→ Action item: Transcribe the listing exactly, skipping every picture.
[Records shown — start]
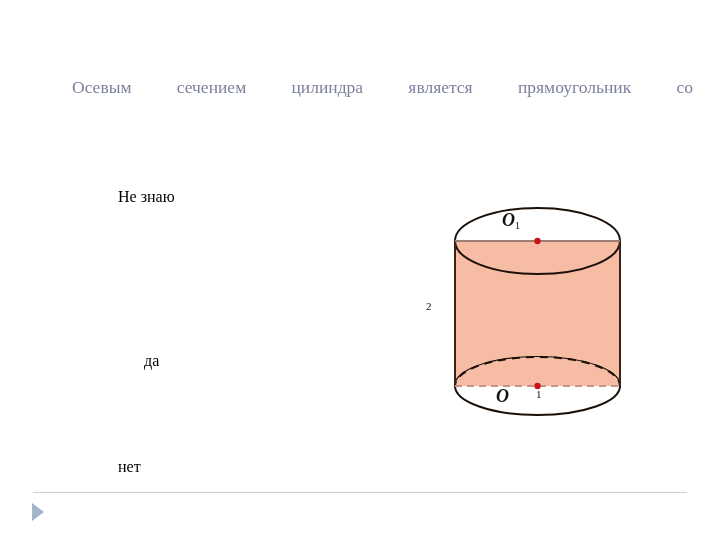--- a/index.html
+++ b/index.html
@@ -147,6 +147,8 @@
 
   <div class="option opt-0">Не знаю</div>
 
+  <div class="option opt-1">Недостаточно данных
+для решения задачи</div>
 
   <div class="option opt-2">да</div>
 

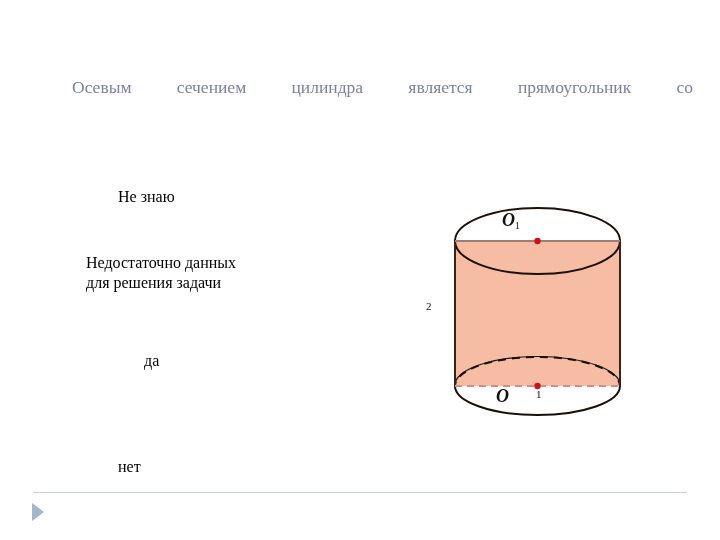--- a/index.html
+++ b/index.html
@@ -71,7 +71,7 @@
   }
   .opt-0 { left: 118px; top: 187px; }
   .opt-1 { left: 86px;  top: 253px; }
-  .opt-2 { left: 144px; top: 351px; }
+  .opt-2 { left: 131px; top: 351px; }
   .opt-3 { left: 118px; top: 457px; }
[Records shown — finish]
→ Completed exercise:
--- a/index.html
+++ b/index.html
@@ -147,6 +147,8 @@
 
   <div class="option opt-0">Не знаю</div>
 
+  <div class="option opt-1">Недостаточно данных
+для решения задачи</div>
 
   <div class="option opt-2">да</div>
 

--- a/index.html
+++ b/index.html
@@ -71,7 +71,7 @@
   }
   .opt-0 { left: 118px; top: 187px; }
   .opt-1 { left: 86px;  top: 253px; }
-  .opt-2 { left: 144px; top: 351px; }
+  .opt-2 { left: 131px; top: 351px; }
   .opt-3 { left: 118px; top: 457px; }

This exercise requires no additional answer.